Recently, a prospective, multicenter investigation in which two novel biomarkers for AKI were identified in a discovery cohort of critically ill adult patients and subsequently validated using a clinical assay and compared to existing markers of AKI in an independent validation cohort of heterogeneous critically ill patients. Urinary insulin-like growth factor binding protein 7 (IGFBP7) and tissue inhibitor of metalloproteinase 2 (TIMP-2) robust markers that have improved performance characteristics when directly compared with existing methods for detecting risk for AKI, but also provide significant additional information over clinical data.
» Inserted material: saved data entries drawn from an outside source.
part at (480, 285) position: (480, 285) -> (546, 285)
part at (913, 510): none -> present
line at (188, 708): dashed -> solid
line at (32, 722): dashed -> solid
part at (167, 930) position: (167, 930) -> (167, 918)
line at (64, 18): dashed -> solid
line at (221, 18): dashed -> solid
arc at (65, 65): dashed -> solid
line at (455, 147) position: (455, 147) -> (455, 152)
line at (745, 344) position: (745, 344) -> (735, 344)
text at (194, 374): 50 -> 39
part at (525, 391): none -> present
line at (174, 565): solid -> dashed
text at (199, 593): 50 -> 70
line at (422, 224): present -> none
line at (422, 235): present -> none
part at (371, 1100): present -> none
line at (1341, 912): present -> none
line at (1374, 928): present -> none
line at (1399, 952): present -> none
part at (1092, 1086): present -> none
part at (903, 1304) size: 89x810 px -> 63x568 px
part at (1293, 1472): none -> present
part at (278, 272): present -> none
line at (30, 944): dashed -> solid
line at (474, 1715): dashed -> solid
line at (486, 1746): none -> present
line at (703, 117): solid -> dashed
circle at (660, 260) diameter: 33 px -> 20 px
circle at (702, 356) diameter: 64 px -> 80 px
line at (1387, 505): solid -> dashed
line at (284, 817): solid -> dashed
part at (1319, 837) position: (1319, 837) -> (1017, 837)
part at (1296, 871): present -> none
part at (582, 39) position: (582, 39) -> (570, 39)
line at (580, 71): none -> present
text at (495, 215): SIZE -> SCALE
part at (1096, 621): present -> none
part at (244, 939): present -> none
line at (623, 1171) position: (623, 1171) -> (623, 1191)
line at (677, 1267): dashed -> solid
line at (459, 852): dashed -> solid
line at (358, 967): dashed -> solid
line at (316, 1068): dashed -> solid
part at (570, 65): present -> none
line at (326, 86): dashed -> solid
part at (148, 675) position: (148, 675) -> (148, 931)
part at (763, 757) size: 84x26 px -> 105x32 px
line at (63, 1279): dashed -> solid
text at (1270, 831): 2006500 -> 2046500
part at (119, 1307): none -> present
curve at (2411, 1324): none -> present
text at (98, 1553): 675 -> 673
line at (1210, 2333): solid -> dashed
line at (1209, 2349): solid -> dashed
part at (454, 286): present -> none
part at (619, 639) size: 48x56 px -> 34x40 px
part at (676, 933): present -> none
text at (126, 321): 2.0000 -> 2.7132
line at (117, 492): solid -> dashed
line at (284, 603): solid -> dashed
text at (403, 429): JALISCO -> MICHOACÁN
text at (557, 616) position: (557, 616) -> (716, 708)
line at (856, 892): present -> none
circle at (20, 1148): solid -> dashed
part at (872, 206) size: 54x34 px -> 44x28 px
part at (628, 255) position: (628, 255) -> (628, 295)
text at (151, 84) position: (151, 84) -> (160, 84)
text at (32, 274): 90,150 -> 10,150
It is notable that IGFBP7 and TIMP-2 are each involved with the phenomenon of G1 cell cycle arrest during the very early phases of cell injury, it has been shown that renal tubular cells enter a short period of G1 cell-cycle arrest following injury from experimental sepsis or ischemia. See, e.g., Yang et al., J. Infect. 58:459-464, 2009; Witzgall et al., J. Clin. Invest. 93:2175-2188, 1994.
(AKI) remains a vexing clinical problem, in part, because it is difficult to identify before there is loss of organ function, which may then become irreversible. Moreover, available therapies are mainly predicated on supportive measures and the removal of nephrotoxic agents. These limitations underscore the need for better methods to detect, assess, and treat AKI, preferably before irreversible injury has occurred.